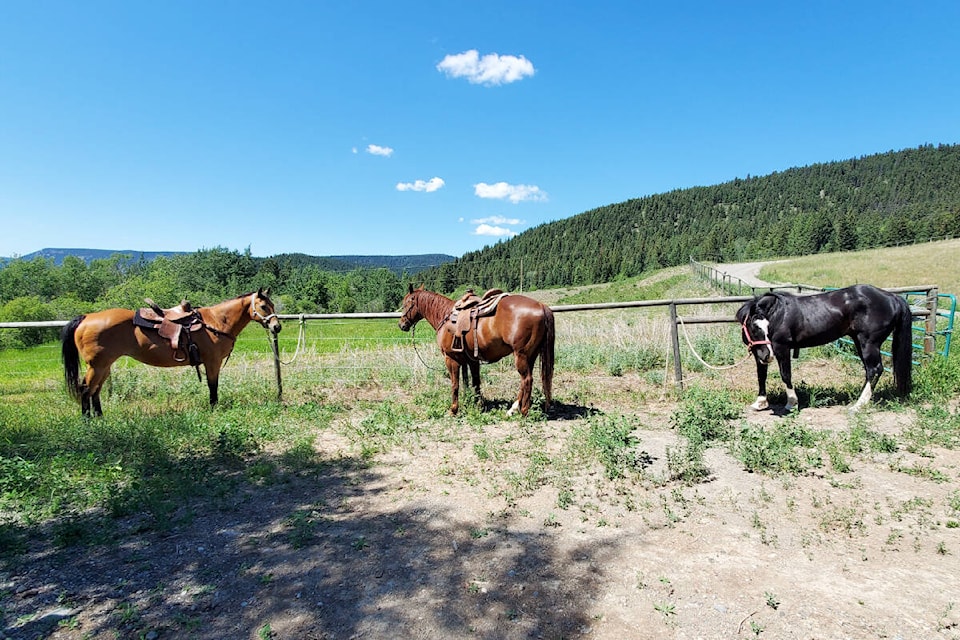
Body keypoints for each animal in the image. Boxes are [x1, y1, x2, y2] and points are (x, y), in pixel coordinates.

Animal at [61, 288, 282, 418]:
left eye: (272, 305)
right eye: (264, 306)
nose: (277, 326)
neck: (217, 321)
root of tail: (86, 317)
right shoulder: (212, 362)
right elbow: (213, 386)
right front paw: (213, 408)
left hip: (104, 366)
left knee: (95, 390)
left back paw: (99, 417)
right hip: (97, 366)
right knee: (85, 389)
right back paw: (87, 420)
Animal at [398, 284, 556, 416]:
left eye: (406, 304)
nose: (401, 325)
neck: (445, 316)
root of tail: (542, 306)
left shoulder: (451, 359)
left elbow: (455, 385)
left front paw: (453, 409)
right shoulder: (472, 360)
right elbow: (475, 383)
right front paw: (478, 405)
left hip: (521, 355)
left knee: (527, 380)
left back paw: (523, 411)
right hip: (531, 355)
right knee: (525, 381)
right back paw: (513, 409)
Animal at [736, 284, 916, 412]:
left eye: (766, 327)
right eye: (754, 327)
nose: (768, 356)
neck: (779, 314)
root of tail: (892, 297)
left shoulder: (782, 348)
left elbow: (785, 375)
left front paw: (792, 404)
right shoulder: (758, 352)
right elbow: (761, 376)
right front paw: (760, 402)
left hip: (869, 343)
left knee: (875, 369)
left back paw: (858, 405)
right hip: (859, 342)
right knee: (870, 370)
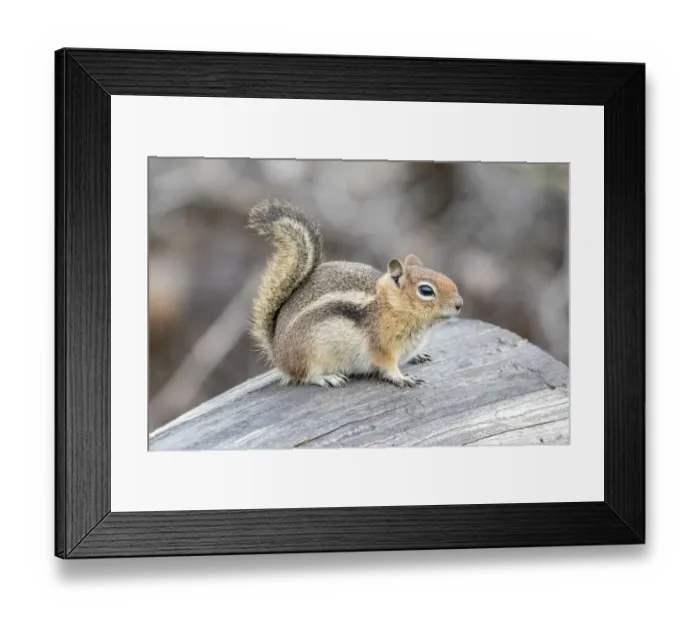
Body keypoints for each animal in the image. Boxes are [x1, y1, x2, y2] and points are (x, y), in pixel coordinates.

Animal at [248, 199, 463, 388]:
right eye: (426, 290)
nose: (460, 304)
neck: (389, 306)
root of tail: (277, 351)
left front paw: (418, 356)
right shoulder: (382, 348)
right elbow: (388, 367)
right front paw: (402, 378)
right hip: (310, 355)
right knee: (304, 375)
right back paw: (328, 378)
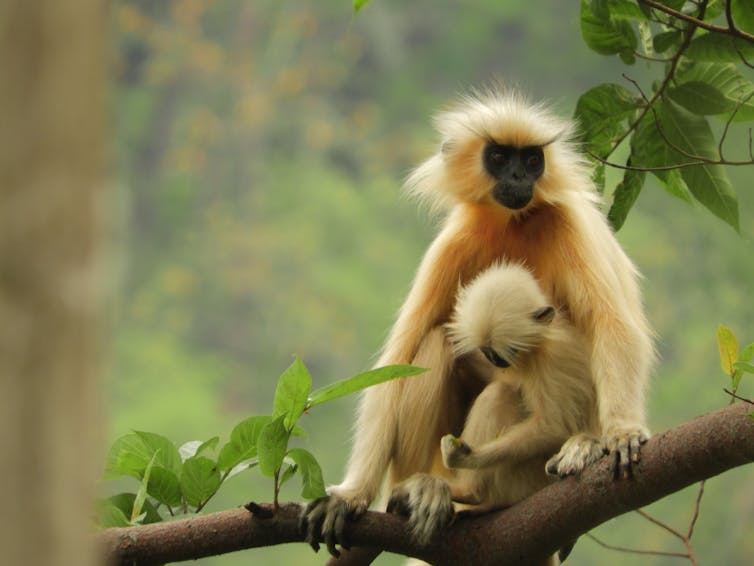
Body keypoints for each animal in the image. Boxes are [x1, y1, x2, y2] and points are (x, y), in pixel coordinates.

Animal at [302, 86, 654, 556]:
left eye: (532, 160)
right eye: (500, 157)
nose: (521, 177)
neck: (514, 224)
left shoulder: (569, 224)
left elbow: (612, 327)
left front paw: (621, 434)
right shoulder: (455, 243)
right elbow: (396, 361)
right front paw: (351, 495)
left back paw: (581, 447)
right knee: (434, 343)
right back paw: (426, 491)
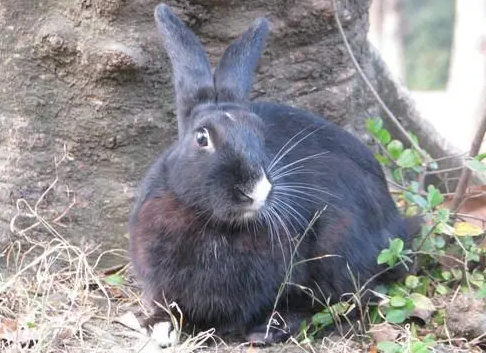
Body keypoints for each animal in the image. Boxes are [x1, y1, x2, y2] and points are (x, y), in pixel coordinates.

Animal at [129, 2, 422, 344]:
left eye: (259, 133)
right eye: (202, 137)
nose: (255, 190)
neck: (211, 222)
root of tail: (398, 226)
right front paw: (156, 324)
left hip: (340, 246)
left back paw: (270, 330)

:: Work to complete ::
Within the listing above, print exactly the stretch beginning at the line that contains "right front paw: (351, 495)" and finishing at the line that contains "left eye: (259, 133)", ends kept, pictures left out, and nothing more.

:: Completed task ::
right front paw: (351, 495)
left back paw: (581, 447)
right knee: (434, 343)
right back paw: (426, 491)
Body keypoints for each animal in the image. Boxes are [x1, y1, x2, y2] and points are (x, y), in pixel coordinates.

Animal at [129, 2, 422, 344]:
left eye: (259, 133)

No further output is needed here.